Die gebürtigen Düsseldorfer sind früher als Kinder mit ihren Eltern durch die engen Gassen und Straßen gezogen. Nun sind sie selbst Eltern und begleiten ihre Kinder an diesem besonderen Tag. „Es ist ein schönes Gefühl, jetzt mit meinen Kindern den Martinszug zu erleben“, sagt Axel Kuhne, während er schnell die Fledermauslaterne von Clara repariert, die hingefallen ist. Bei Charlotte muss man sich keine Sorgen machen, sie hat die Sonne fest im Griff.

Linus (12), Johann (12), Justus (12) und Niklas (13) haben auch alles im Griff. Während der Zug sich langsam in Bewegung setzt, ganz plötzlich von allen Seiten Musik erklingt, bekommen die Schüler des Ursulinen-Gymnasiums ihre Fackeln angezündet. Sie sind die Knappen des heiligen Martin (Engelbert Jäger), der neben ihnen hoch zu Ross sitzt. In Kettenhemden gehüllt leuchten sie ihm den Weg. Bereits zum zweiten Mal sind die Freunde dabei. Früher sind sie mit Laternen durch die Gassen gezogen, heute halten sie die Fackeln. „Es fühlt sich viel besser an, mit Feuer zu laufen als nur mit einer Laterne“, sagt Justus und seine Kollegen nickend bekräftigend. „Man fühlt sich irgendwie stärker“, resümiert Johann. Wieder nicken alle und lachen. „Denkt daran, euch vor dem Rathaus eine neue Fackel anzuzünden, damit es anständig aussieht!“, ruft ihnen noch eine Lehrerin hinterher, dann sind sie um die nächste Ecke verschwunden.

Es wird dunkler, während der Zug langsam durch die Straßen zieht.
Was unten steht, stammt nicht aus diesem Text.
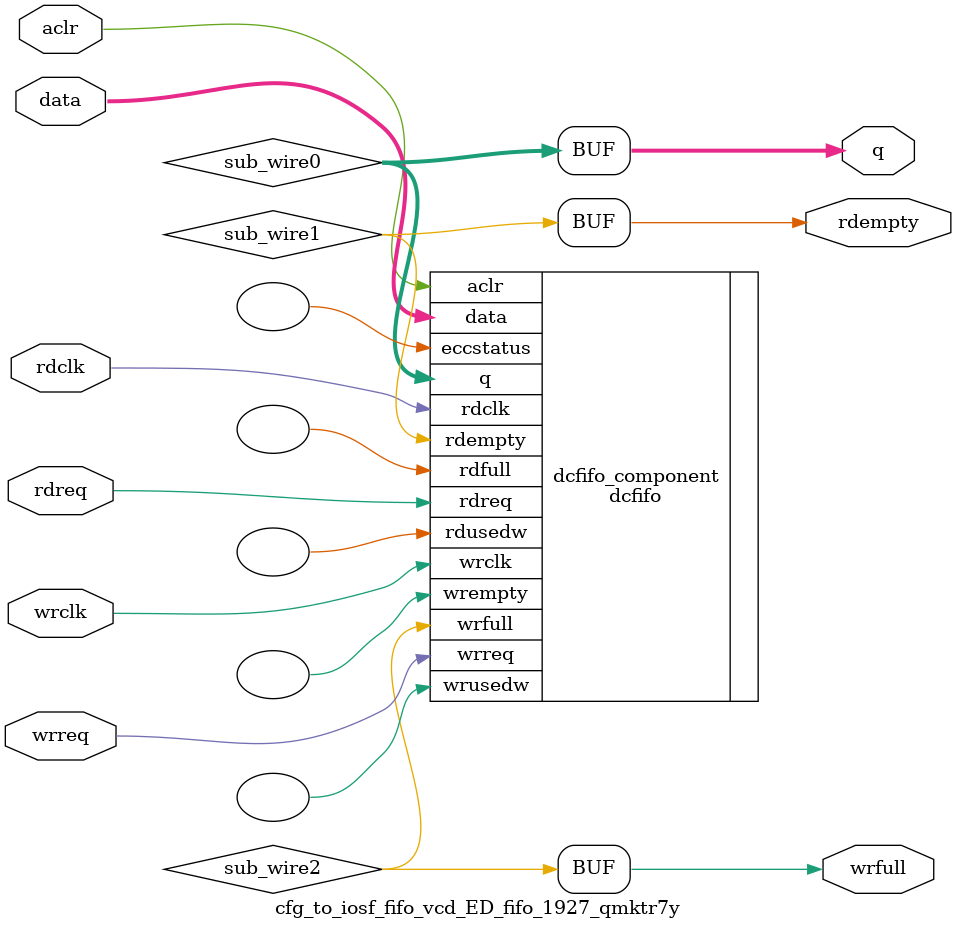
<source format=v>



`timescale 1 ps / 1 ps
// synopsys translate_on
module  cfg_to_iosf_fifo_vcd_ED_fifo_1927_qmktr7y  (
    aclr,
    data,
    rdclk,
    rdreq,
    wrclk,
    wrreq,
    q,
    rdempty,
    wrfull);

    input    aclr;
    input  [68:0]  data;
    input    rdclk;
    input    rdreq;
    input    wrclk;
    input    wrreq;
    output [68:0]  q;
    output   rdempty;
    output   wrfull;
`ifndef ALTERA_RESERVED_QIS
// synopsys translate_off
`endif
    tri0     aclr;
`ifndef ALTERA_RESERVED_QIS
// synopsys translate_on
`endif

    wire [68:0] sub_wire0;
    wire  sub_wire1;
    wire  sub_wire2;
    wire [68:0] q = sub_wire0[68:0];
    wire  rdempty = sub_wire1;
    wire  wrfull = sub_wire2;

    dcfifo  dcfifo_component (
                .aclr (aclr),
                .data (data),
                .rdclk (rdclk),
                .rdreq (rdreq),
                .wrclk (wrclk),
                .wrreq (wrreq),
                .q (sub_wire0),
                .rdempty (sub_wire1),
                .wrfull (sub_wire2),
                .eccstatus (),
                .rdfull (),
                .rdusedw (),
                .wrempty (),
                .wrusedw ());
    defparam
        dcfifo_component.enable_ecc  = "FALSE",
        dcfifo_component.intended_device_family  = "Agilex 7",
        dcfifo_component.lpm_hint  = "DISABLE_DCFIFO_EMBEDDED_TIMING_CONSTRAINT=TRUE",
        dcfifo_component.lpm_numwords  = 8,
        dcfifo_component.lpm_showahead  = "ON",
        dcfifo_component.lpm_type  = "dcfifo",
        dcfifo_component.lpm_width  = 69,
        dcfifo_component.lpm_widthu  = 3,
        dcfifo_component.overflow_checking  = "ON",
        dcfifo_component.rdsync_delaypipe  = 5,
        dcfifo_component.read_aclr_synch  = "OFF",
        dcfifo_component.underflow_checking  = "ON",
        dcfifo_component.use_eab  = "ON",
        dcfifo_component.write_aclr_synch  = "ON",
        dcfifo_component.wrsync_delaypipe  = 5;


endmodule



</source>
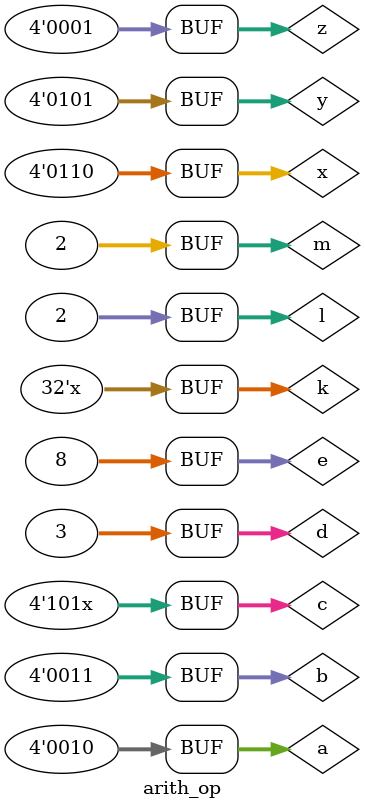
<source format=v>
module arith_op();
   reg [3:0]a,b,c;
	integer d,e;
	reg [3:0]x,y,z;
	integer k,l,m;
	
	initial
	 begin
	   a = 4'b0010;
		b = 4'b0011;
		c = 4'b101x;
		d = 3;
		e = 8;
		x = a * b;    //evaluate to 0110
		y = a + b;    //evaluate to 0101
		z = b - a;    //evaluate to 0001
		k = c * a;    //evaluate to x
		l = e / d;    //evaluate to 2,fraction is truncated
		m = e % d;    //evaluate to 2
	 end
endmodule

</source>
Hunderte Drachen, Schafe, Schiffe, Tiger, Fortunaherzen und sogar der Rheinturm: Sie alle ziehen als Laternen vorbei an den beleuchteten Geschäften, lauten Kneipen, überfüllten Restaurants. Überall bleiben Menschen stehen, machen Videos mit dem Handy, lächeln dabei.
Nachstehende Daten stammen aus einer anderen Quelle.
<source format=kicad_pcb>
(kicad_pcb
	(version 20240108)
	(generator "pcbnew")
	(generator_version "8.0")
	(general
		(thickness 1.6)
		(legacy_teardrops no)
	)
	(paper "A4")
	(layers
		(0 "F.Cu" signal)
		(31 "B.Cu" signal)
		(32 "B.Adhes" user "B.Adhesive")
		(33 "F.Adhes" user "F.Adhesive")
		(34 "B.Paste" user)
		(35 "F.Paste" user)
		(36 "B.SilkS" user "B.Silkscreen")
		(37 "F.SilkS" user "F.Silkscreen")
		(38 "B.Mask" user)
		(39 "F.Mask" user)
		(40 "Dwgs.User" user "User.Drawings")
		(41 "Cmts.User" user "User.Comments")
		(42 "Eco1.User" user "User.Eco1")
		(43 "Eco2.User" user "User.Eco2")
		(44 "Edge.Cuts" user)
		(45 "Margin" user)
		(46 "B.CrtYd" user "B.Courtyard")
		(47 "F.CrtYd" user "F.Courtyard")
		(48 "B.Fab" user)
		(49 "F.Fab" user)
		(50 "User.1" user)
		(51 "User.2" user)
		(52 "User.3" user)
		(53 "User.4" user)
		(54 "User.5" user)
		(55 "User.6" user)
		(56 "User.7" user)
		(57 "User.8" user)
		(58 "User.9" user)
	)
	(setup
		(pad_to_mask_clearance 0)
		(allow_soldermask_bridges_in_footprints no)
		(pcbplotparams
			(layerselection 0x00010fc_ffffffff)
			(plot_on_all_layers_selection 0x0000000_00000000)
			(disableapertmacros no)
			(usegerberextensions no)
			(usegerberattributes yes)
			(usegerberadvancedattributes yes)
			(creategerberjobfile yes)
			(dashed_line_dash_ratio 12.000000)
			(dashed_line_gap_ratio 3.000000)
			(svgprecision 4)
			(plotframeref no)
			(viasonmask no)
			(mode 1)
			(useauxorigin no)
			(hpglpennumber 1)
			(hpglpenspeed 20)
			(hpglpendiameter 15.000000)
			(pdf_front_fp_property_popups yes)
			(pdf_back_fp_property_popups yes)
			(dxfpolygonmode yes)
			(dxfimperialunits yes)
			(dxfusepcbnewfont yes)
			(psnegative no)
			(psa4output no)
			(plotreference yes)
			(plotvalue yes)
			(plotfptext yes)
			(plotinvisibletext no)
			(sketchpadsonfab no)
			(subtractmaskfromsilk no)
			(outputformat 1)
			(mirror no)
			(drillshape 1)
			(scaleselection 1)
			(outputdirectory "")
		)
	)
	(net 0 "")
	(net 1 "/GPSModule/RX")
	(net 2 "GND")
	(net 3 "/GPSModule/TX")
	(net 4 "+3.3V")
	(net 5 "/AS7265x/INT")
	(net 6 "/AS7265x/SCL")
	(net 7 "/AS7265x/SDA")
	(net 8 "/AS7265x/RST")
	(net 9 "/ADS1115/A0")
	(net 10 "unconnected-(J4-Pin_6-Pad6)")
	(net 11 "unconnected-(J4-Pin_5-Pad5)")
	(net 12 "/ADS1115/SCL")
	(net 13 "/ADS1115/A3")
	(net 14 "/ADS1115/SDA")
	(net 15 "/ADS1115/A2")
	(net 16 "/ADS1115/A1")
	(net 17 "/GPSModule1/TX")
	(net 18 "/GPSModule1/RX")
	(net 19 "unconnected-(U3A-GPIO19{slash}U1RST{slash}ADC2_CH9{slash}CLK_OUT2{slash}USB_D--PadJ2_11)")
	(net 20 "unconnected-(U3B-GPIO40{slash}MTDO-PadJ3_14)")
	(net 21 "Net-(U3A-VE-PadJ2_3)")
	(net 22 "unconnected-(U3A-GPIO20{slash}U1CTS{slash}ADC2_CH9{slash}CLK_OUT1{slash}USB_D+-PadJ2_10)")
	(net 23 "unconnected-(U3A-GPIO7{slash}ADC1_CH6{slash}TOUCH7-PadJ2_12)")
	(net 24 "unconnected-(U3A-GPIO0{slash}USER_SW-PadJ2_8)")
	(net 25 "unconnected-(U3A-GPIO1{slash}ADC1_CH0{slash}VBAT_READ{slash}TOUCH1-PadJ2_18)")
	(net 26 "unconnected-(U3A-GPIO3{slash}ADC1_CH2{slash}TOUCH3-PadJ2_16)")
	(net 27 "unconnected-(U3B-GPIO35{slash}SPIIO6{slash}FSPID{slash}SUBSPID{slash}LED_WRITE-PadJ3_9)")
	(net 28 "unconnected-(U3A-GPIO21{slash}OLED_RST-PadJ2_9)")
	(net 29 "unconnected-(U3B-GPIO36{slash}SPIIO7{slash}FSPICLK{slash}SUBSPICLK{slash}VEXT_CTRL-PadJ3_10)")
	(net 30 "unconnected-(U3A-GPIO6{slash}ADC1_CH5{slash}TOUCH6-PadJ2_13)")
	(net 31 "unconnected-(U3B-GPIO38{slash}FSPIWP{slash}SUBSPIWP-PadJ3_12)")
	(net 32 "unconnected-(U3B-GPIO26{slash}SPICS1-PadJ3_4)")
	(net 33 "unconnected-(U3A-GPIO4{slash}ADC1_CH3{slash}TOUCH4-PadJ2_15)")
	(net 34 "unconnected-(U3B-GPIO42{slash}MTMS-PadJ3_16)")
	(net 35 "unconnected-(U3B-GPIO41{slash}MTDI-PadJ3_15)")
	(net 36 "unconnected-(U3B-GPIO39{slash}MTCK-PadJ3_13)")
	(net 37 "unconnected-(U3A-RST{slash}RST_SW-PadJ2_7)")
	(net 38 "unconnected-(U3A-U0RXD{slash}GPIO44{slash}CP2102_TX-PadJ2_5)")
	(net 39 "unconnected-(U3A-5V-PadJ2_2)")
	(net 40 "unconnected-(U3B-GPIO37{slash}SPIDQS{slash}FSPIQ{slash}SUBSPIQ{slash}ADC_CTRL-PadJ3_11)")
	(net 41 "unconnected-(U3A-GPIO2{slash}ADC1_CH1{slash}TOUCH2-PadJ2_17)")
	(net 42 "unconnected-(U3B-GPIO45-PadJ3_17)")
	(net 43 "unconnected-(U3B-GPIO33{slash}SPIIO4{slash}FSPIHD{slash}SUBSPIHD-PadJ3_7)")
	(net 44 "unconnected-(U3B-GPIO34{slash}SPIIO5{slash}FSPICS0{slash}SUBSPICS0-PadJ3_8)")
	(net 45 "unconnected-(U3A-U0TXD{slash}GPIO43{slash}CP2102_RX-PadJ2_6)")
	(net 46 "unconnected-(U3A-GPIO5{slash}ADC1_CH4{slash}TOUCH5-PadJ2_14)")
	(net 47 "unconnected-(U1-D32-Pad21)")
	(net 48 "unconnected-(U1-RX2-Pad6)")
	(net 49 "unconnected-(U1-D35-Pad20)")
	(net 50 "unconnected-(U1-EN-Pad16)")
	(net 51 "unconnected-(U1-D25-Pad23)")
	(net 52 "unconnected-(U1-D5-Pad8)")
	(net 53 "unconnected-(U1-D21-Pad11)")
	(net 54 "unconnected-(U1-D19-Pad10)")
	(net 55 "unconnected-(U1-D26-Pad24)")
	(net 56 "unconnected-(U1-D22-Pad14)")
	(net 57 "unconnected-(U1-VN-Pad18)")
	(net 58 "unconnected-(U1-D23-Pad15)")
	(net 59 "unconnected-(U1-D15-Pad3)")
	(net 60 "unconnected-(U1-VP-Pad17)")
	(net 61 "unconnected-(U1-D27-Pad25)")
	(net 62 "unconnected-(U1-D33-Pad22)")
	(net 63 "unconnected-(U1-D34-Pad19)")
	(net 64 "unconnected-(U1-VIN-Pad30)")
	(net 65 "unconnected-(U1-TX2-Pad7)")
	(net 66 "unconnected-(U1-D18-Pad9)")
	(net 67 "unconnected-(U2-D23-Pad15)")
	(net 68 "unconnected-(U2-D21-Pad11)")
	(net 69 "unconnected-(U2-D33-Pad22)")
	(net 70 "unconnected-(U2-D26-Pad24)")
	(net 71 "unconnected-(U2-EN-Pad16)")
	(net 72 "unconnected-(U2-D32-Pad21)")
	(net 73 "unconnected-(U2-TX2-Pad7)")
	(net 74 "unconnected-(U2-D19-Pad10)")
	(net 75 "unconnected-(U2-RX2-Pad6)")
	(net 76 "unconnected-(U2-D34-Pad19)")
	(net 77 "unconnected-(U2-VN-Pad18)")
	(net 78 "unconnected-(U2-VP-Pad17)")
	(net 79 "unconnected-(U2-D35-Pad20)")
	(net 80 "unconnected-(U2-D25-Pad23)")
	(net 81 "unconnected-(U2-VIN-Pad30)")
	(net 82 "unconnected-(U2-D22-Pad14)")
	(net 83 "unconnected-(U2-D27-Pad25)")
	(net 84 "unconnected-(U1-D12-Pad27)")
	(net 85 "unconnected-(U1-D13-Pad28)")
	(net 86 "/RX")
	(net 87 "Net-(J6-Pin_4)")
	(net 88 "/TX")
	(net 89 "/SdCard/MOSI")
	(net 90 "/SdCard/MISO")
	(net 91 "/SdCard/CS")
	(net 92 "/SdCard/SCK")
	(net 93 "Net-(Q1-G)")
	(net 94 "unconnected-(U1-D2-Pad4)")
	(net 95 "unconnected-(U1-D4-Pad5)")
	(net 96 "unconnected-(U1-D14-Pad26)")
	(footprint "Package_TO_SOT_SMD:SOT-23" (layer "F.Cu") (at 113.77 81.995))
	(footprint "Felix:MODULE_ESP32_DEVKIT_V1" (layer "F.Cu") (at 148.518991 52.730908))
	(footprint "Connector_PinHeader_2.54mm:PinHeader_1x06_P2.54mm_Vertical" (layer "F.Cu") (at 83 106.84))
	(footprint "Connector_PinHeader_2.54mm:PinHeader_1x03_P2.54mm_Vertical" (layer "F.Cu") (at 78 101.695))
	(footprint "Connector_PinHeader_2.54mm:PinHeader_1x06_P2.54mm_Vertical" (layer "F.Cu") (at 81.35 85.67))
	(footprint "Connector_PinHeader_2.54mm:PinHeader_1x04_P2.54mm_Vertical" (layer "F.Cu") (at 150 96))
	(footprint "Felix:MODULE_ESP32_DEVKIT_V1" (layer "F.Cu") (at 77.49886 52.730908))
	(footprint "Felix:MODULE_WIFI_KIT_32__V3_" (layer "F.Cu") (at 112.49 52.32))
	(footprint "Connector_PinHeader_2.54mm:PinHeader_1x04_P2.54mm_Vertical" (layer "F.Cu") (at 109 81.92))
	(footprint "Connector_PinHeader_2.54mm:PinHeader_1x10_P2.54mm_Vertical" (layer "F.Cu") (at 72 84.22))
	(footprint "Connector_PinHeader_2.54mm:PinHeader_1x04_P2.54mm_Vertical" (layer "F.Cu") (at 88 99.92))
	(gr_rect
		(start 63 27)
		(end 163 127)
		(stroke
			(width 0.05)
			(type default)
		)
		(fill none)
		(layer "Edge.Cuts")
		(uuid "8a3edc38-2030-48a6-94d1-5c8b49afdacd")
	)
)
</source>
Moritz (14) kennt das schon. Für seinen Bruder Konstantin (9) ist das alles noch Neuland. Die beiden Schüler der Clara-Schuhmann-Musikschule spielen Posaune. „Es ist schön, etwas zu tun und nicht nur mit der Laterne durch die Gegend zu laufen“, erzählt Moritz. Er muss aufpassen, sonst verpasst er seinen Einsatz. „Und außerdem verdienen wir uns so etwas Taschengeld dazu“, wirft Konstantin ein. Dann geht es weiter. Schnell die Noten umblättern und „Ich geh mit meiner Laterne“ einstimmen.

Auf dem Burgplatz knien die Knappen vor Sankt Martin und dem Bettler (Branko Alfermann) nieder. Die Mantelteilung beginnt, schnell haben sie vorher noch ihre neuen Fackel entzündet. Es soll anständig aussehen — und das tut es auch.
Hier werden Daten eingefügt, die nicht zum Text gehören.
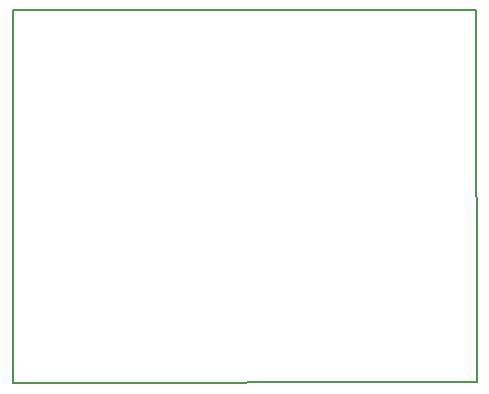
<source format=gbr>
G04 #@! TF.GenerationSoftware,KiCad,Pcbnew,(5.0.2)-1*
G04 #@! TF.CreationDate,2019-02-13T19:35:05+01:00*
G04 #@! TF.ProjectId,board,626f6172-642e-46b6-9963-61645f706362,rev?*
G04 #@! TF.SameCoordinates,PX79f0b30PY4cd61e0*
G04 #@! TF.FileFunction,Profile,NP*
%FSLAX46Y46*%
G04 Gerber Fmt 4.6, Leading zero omitted, Abs format (unit mm)*
G04 Created by KiCad (PCBNEW (5.0.2)-1) date 02/13/19 19:35:05*
%MOMM*%
%LPD*%
G01*
G04 APERTURE LIST*
%ADD10C,0.200000*%
G04 APERTURE END LIST*
D10*
X101600Y31648400D02*
X50800Y31597600D01*
X50800Y50800D02*
X50800Y31597600D01*
X39319200Y152400D02*
X50800Y50800D01*
X39268400Y31648400D02*
X39319200Y152400D01*
X50800Y31648400D02*
X39268400Y31648400D01*
M02*

</source>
Moritz und Konstantin bleiben auch kurz stehen. Hier am Burgplatz spielen sie „Sankt Martin“, bevor sie langsam wieder weiterziehen.

Inmitten all der Lichter sieht man kurz eine kleine Sonne mit Federn im Wind schaukeln. Charlotte hält ihre Fackel noch immer fest umklammert. Misstrauisch schaut sie aber nicht mehr, nur noch glücklich. Dann ist die Sonne im Lichtermeer untergetaucht.